Young  twenty-something Dude’s  black T- shirts with skulls and crossbones are being replaced in a three page GAP ad in the March 19th issue of Rolling Stone with bright colors and smiles instead of the often sullen faces of the young.  Our young black brothers are pulling up their pants.  Maureen Dowd, a liberal Op-ed columnist of the NY Times with a clever use of  pen and humor  that I envy is talking about affluenza — the sickness of affluence.

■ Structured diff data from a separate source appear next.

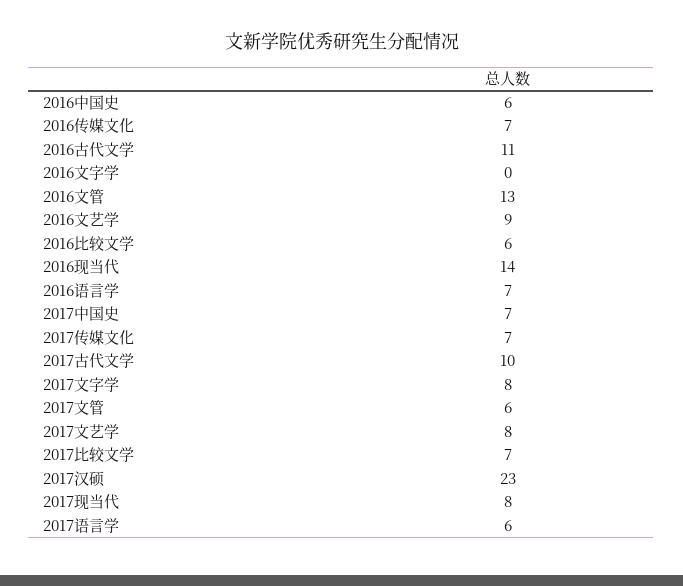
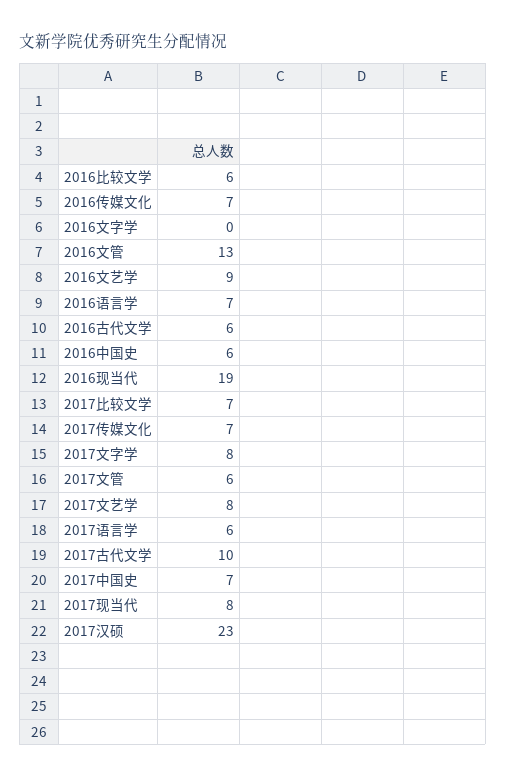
  {
    "2016中国史": 6,
    "2016传媒文化": 7,
-   "2016古代文学": 11,
+   "2016古代文学": 6,
    "2016文字学": 0,
    "2016文管": 13,
    "2016文艺学": 9,
    "2016比较文学": 6,
-   "2016现当代": 14,
+   "2016现当代": 19,
    "2016语言学": 7,
    "2017中国史": 7,
    "2017传媒文化": 7,
    "2017古代文学": 10,
    "2017文字学": 8,
    "2017文管": 6,
    "2017文艺学": 8,
    "2017比较文学": 7,
    "2017汉硕": 23,
    "2017现当代": 8,
    "2017语言学": 6
  }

Now let’s go deeper for a moment into the Acts passage about communal living. I invite  you Capitalists out there who call yourselves Christians seriously ponder that.  It is still a model of Christian living.  Sharing our resources.  Binding together.  Lifting up the weak and vulnerable, rather than trying to climb our way up the economic ladder.  Generosity of spirit and resosurces, rather than self-centered individualism which doesn’t exist anyway.  We need a transformation of our economy to sustain the common good, not the wealth of individuals.  I am not advocating communism or capitalism or socialism as we know them. Both modern economic systems have failed.  Capitalism in its unbridled consumerism and focus on the making money for the most wealthy (plutocracy) is just as atheistic as communism.  Capitalism is about making money for the individual and, therefore, by definition is opposed to the teaching of Jesus who said “You cannot serve God and money.”

Focusing on money has made all of us spiritually and morally bankrupt.  The dollar bill is only paper.  It is what you do with it that is important. We need to think outside the box. We need to let capitalism, as we know it, die so a new economy, focusing on lifting up and serving people rather than an economy that insanely, only works by cajoling us to buy the latest upgrade, a  new wardrobe when we have a closet jammed full of perfectly good clothes when so many have none.  There are over five million of us writing about  “The Death of Capitalism!” Google it and see for yourself. Some deplore it; some, like me, sense it is the only way forward.  Dying is only the means to greater life, on the way to transformation.

I stumbled across one that is saying what I’ve been only intuiting from my prayer, only he is credentialed economist, not this poor little blogger on the edge of life who knows little about making money (unfortunately) but I have always had enough and have always shared even from what I did have.  It is an economist by the name of Jack Lessinger.

In 2008, We the People are in the midst of a slow-moving but astonishing transformation. Our whole society and economy is transforming from the pursuit of what’s in it for me, to what’s in it for us—from the Consumer Economy to the Responsible Capitalist (in his book Transformation:  Fall of the consumer economy — Rise of the Responsible Capitalist.)

The lesson of the caterpillar is that we don’t have to force a transformation;  all we have to do is let it happen.

To let go and let God.    But will American today let him do it?

So, ponder the very important message of yesterday’s reading from Acts, and then look at this video with the sound track of a song by Peter Scholtes that I taught our kids at Good Counsel Camp in Inverness in the Florida heart land in 1962.  I haven’t heard it since and here it is on U-Tube in several versions fifty years later.  Enjoy.

They’ll know we are Christians by our love.

And if you have another moment, read Bono’s Easter reflection on the Op-Ed section of the NY Times yesterday “It’s 2009: Do you know where your soul is?

For those of you over 60, Bono was one of the hottest rock stars ever, who has dedicated his life and his fortune for the good of humanity.

What are you doing with your life?

Join the transformation of America and our world and your life and mine!

Fasten your seat belts, this is day nine of our Western Easter and day two of the Orthodox Easter of what could be a powerful Easter season for us all.